Speaker
Description
The Monolithic Active Pixel Sensor (MAPS) implemented in high-voltage CMOS (HVCMOS) technology is one of the most sophisticated detectors for detecting high-energy particles. Over the past decade, the development of HVCMOS sensors has primarily focused on technology nodes ranging from 180 nm to 130 nm. To explore performance improvements in smaller technology nodes, a prototype of the next-generation HVCMOS sensor has been done using 55 nm high-voltage technology. This technology offers the benefits of smaller feature size and reduced power consumption. The prototype sensor chip was produced in a Multi Project Wafer (MPW) run. It is being tested currently.
Summary (500 words)
Along with the concept design and continuous optimization, many outstanding results have been presented in the past ten years for high energy physics experiment with 180nm to 130 nm technologies. In this article, a next generation of silicon tracking de-tectors using 55 nm technology has been presented.
This chip is designed as a prototype to evaluate the technical route. The prototype chip is mainly consisting of a pixel matrix, a digital readout module and auxiliary mod-ules, such as bias voltage circuits and level shifters. The pixel matrix is the most signif-icant part for particle detecting. It is composed of 26 x 26 pixels and each pixel size is 25 µm x 25µm. In detail, the pixel circuit contains a CSA, a feedback circuit, compara-tor with a tune-DAC and output stages.
In this prototype, both analog and digital readout interface are designed in order to make test and verification on various readout techniques. The left 2 columns are dedicated as digital readout while the other columns are in analog readout. Within either analog or digital readout part, all the pixels are divided into 4 groups where the group name A, B, C, D are assigned to the pixels on 4 corner directions in a 2 x 2 square pixel area. All pixels with the same group name share a common readout bus, resulting in 4 readout buses in each analog or digital readout part. This readout group division method can make sure any adjacent pixels are assigned to different groups and corresponded with different readout buses. When a particle hit on the pixel border area, it can be detected and readout by different readout buses at the same time without overlap. Meanwhile, the number of address lines is largely decreased than previous design by readout bus sharing.

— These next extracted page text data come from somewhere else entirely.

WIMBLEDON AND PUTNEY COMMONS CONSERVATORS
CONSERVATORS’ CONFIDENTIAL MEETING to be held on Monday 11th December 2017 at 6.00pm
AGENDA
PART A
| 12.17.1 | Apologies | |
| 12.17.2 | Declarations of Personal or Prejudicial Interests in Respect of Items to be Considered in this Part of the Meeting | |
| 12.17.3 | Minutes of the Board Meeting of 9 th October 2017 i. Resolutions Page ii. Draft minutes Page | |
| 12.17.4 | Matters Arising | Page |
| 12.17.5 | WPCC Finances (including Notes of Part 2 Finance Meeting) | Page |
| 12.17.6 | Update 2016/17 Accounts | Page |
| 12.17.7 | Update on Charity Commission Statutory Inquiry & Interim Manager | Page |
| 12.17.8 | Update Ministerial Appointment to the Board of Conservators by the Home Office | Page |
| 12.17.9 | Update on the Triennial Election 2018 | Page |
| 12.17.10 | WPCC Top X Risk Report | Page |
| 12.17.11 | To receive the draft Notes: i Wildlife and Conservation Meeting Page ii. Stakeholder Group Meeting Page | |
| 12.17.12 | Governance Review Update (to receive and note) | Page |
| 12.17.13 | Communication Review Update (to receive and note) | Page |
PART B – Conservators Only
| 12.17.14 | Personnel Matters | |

In analog readout, the pixel addresses are recognized by different address reference voltage given by internal DACs. In digital readout, the pixel addresses are binary en-coded. Additionally, the digital readout module calculates the hit timestamp and packages the address information together. It finally serializes the data package and uploads it via serial interface. The internal state machine can be configured with dif-ferent deadtime after a certain hit for data rate controlling and in test pattern genera-tion mode for debugging.
The functionality test as well as time of arrival have been demonstrated by simulation. The forthcoming test results are anticipated to offer vital insights, serving as essential benchmarks for the future advancement of HV-CMOS pixel sensors for tracker.